Student Profile
Jordan
- Class:
- Major: Other
- Gender: F
- High School: Phoenix Country Day School
- Transfer Student: N
Big Picture
The best thing about JHU is that you can have as much or as little of a presence as you want. It's a small school, so you can make an impact in student life, get your teachers to know who you are, etc - or you can just coast by. For me it's the perfect size, because I know a lot of people but don't know a lot more, yet still don't feel like I'm drowning in anonymity like I would at some 40,000+ university. If I could change one thing it'd be the bureaucracy. It's way too hard to get things done, sometimes, because paperwork, complicated procedures and unhelpful university staff get in the way. When I tell people I go to JHU, most assume I want to be a doctor. I don't spend much time on campus. There's not really a "college town" either, though now there's this row of shops on St.
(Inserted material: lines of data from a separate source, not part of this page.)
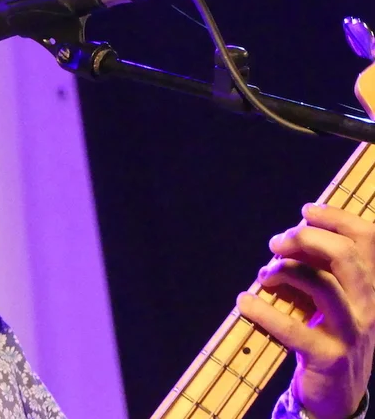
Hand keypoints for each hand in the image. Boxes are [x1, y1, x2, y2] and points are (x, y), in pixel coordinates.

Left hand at [236, 203, 374, 418]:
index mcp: (370, 288)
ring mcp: (352, 333)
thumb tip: (286, 241)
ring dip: (286, 271)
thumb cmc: (325, 335)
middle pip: (346, 257)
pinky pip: (293, 329)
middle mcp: (368, 307)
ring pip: (324, 286)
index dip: (338, 219)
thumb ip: (314, 269)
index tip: (307, 211)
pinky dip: (263, 311)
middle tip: (276, 243)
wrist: (337, 396)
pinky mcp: (329, 357)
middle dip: (306, 239)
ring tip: (264, 275)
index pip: (368, 241)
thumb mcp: (326, 299)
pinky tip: (245, 302)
Paul that is kind of a sad attempt at a college town, and at least an improvement on what it used to be. There's 0 school pride, outside sports. Still, no one really came here for school spirit, so it's not something anyone worries about - the biggest complaints are usually the food, the housing, and the administration, instead.
Academic Life
Professors know who you are in seminar classes. Whether they know you in giant lecture classes depends on how many questions you ask them outside of class. Don't be one of those people who has discussions with the Prof in the middle of a 300 person lecture. Class participation in seminars is necessary, not just common, though lectures you can sit on your hands and get by just fine. Students study as much as they need to for the class, but there's a pretty heavy study culture here. There's not much competition in my major (Writing Seminars) other than with oneself, but a friend of mine, while studying for finals, once saw a pair of lost glasses in the library, and in his sleep-deprived delirium thought "Maybe it's someone else in my class! I should break them!" Thankfully, he didn't. JHU has some idiotic distribution requirements, and if you aren't in a reading- or writing-related major I hear the writing requirements can be annoying. Still, I took a lot of good classes for my distribution requirements, so I can't say I hated the whole thing. Science majors get you a job, English, writing and humanities majors get you just as much as they'd get you anywhere else.
Student Body
PJs and sweats are a typical freshman uniform at JHU, but upperclassmen usually have the decency to put on a pair of jeans. Honestly, most people are too focused on studying to notice or care about race, orientation, socioeconomic background, etc. There are active Black Student Associations, Muslim Student Associations, a LGBT group, etc etc - everyone can find their niche.
The Best Things
If you play your cards right they'll leave you alone and you can do your own thing.
The Worst Things
The administration, the off-campus safety.